We all have our fair share of healthy and unhealthy relationships, namely with friends, family, or significant others. It's quite possible that by nature, we're just very nice people (or try to be nice) so that we can please everyone and improve our relationships with people we care about. It's also quite possible that we tend to go overboard and let someone take undue advantage of us, which is not healthy.
Let me repeat: it's not healthy. I understand that you don't want your friend to struggle or fail an exam, for example, but you should never let a person control you and eat away at your time. Let me reiterate, it's your time, your life. If your locus of control is not you but someone who compels you to do endless favors that waste your energy, you need to take back control. Every time you help them, you just encourage this behavior over and over, making it harder for you to escape and stand up for yourself. Ultimately, this will spiral into you being depressed and overwhelmed — you have your struggles to deal with on top of constantly being asked to help the leech.
For example, I've had to deal with a persistent leech all my freshman year of college due to us sharing nearly the same classes and me having an overall greater understanding of the material. This is not due to intelligence; he needed help due to overloading on classes and being overwhelmed with his insane workload. It also didn't help that he sometimes never bothered to pay attention and just played on his phone/texted/slept during classes.

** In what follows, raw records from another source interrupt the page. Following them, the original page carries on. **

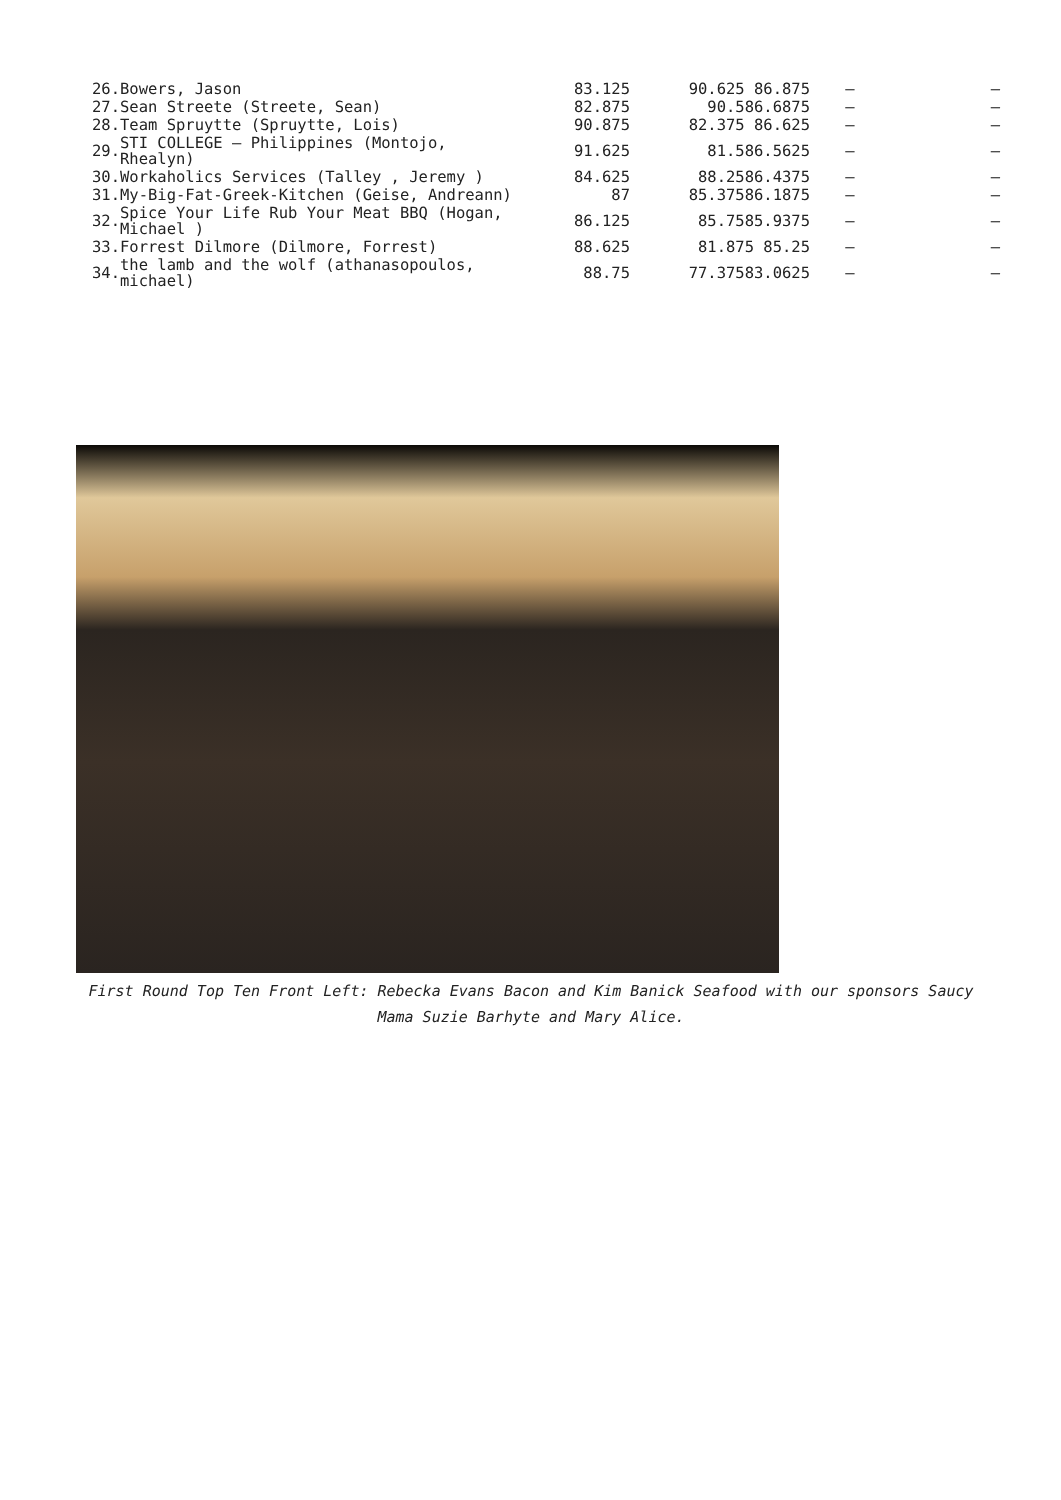| 26. | Bowers, Jason | 83.125 | 90.625 86.875 | – | – |
| 27. | Sean Streete (Streete, Sean) | 82.875 | 90.586.6875 | – | – |
| 28. | Team Spruytte (Spruytte, Lois) | 90.875 | 82.375 86.625 | – | – |
| 29. | STI COLLEGE – Philippines (Montojo, Rhealyn) | 91.625 | 81.586.5625 | – | – |
| 30. | Workaholics Services (Talley , Jeremy ) | 84.625 | 88.2586.4375 | – | – |
| 31. | My-Big-Fat-Greek-Kitchen (Geise, Andreann) | 87 | 85.37586.1875 | – | – |
| 32. | Spice Your Life Rub Your Meat BBQ (Hogan, Michael ) | 86.125 | 85.7585.9375 | – | – |
| 33. | Forrest Dilmore (Dilmore, Forrest) | 88.625 | 81.875 85.25 | – | – |
| 34. | the lamb and the wolf (athanasopoulos, michael) | 88.75 | 77.37583.0625 | – | – |
First Round Top Ten Front Left: Rebecka Evans Bacon and Kim Banick Seafood with our sponsors Saucy Mama Suzie Barhyte and Mary Alice.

I helped him since I saw him as a friend, but it quickly spiraled into him invading my time and free space to work on problems that he put off until the last minute. At one point, I spent six hours teaching him the material for our differential equations final on that same day and realized just how much of an idiot I was.

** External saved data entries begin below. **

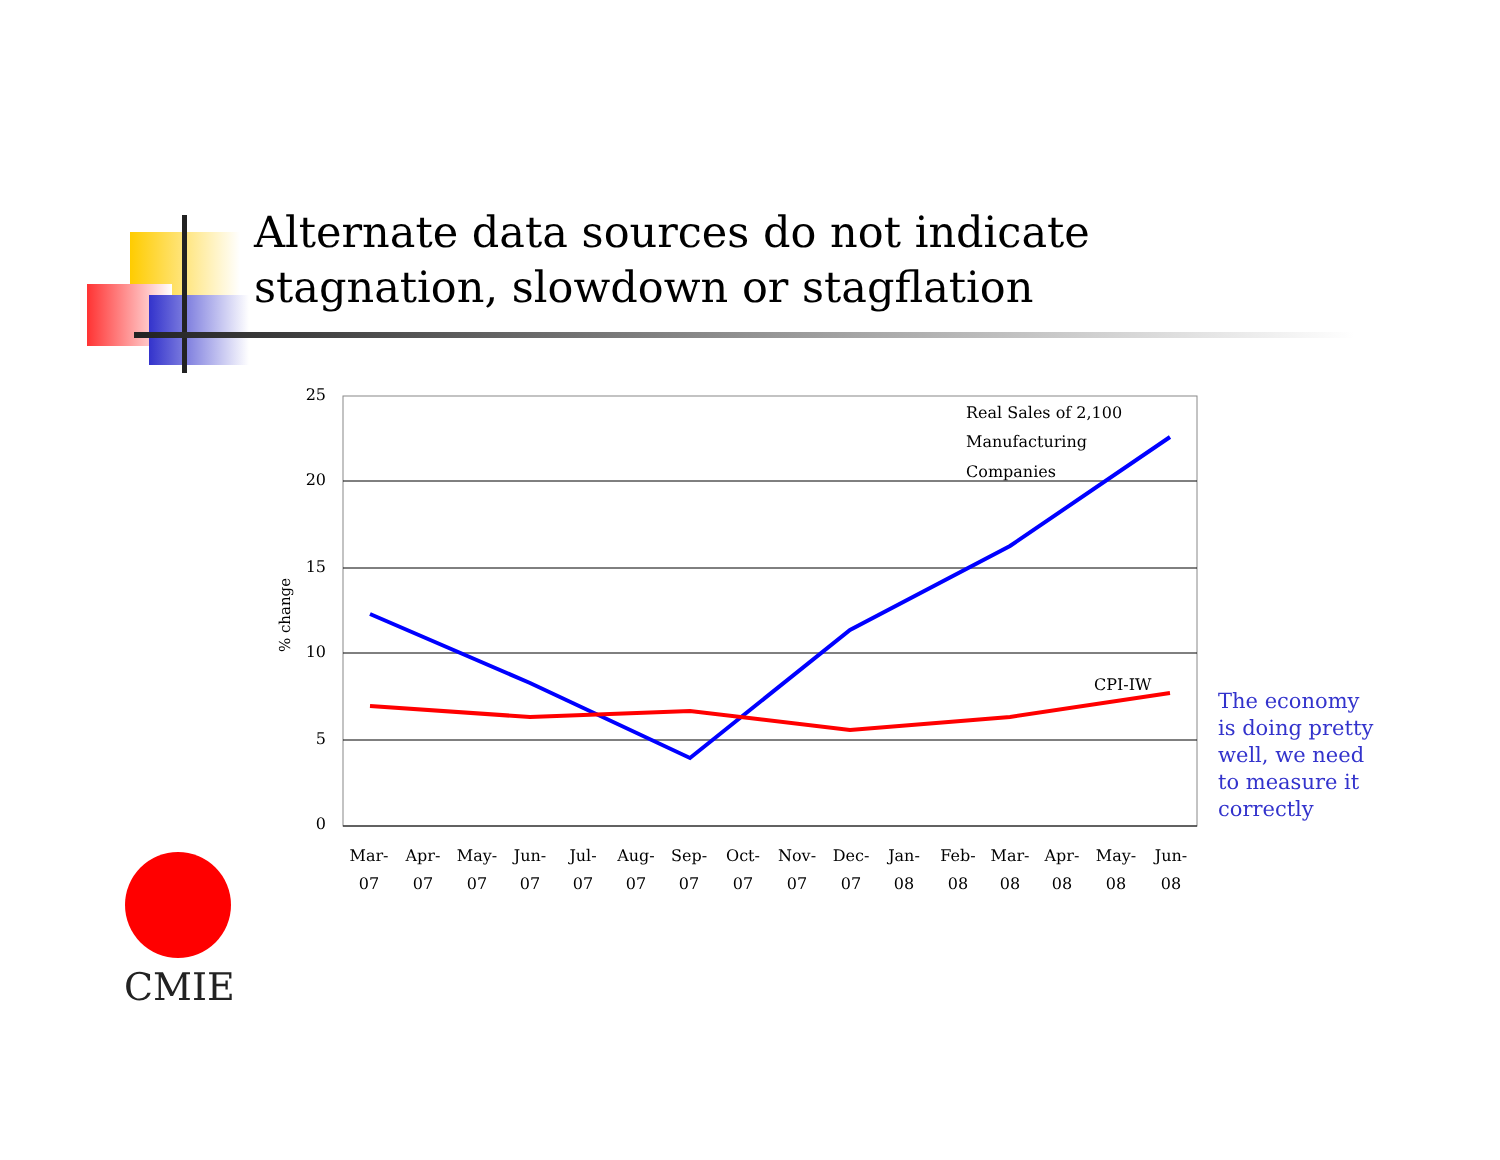Alternate data sources do not indicate
stagnation, slowdown or stagflation
25
20
15
10
5
0
% change
Real Sales of 2,100
Manufacturing
Companies
CPI-IW
Mar-
07
Apr-
07
May-
07
Jun-
07
Jul-
07
Aug-
07
Sep-
07
Oct-
07
Nov-
07
Dec-
07
Jan-
08
Feb-
08
Mar-
08
Apr-
08
May-
08
Jun-
08
The economy is doing pretty well, we need to measure it correctly
CMIE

This leads me into one of the greatest life lessons I've learned: don't feed the leech. Feed it and it grows; starve it and it detaches. If you make yourself less available to them, you will make them depend less on you. In extreme cases, you should voice your concerns to their faces so they are better aware of what they've been doing to you. If they still choose to be your friend, it will be on your terms now, and if they don't, that's a bridge worth burning.
Stand up to the leeches and take back what's yours — your time, energy, and sanity all matter much more than helping someone who is just going to continually use you. If you can do that, you can better handle any bullies that life throws your way, so you can evolve into a more confident, assertive person who doesn't take any crap from others.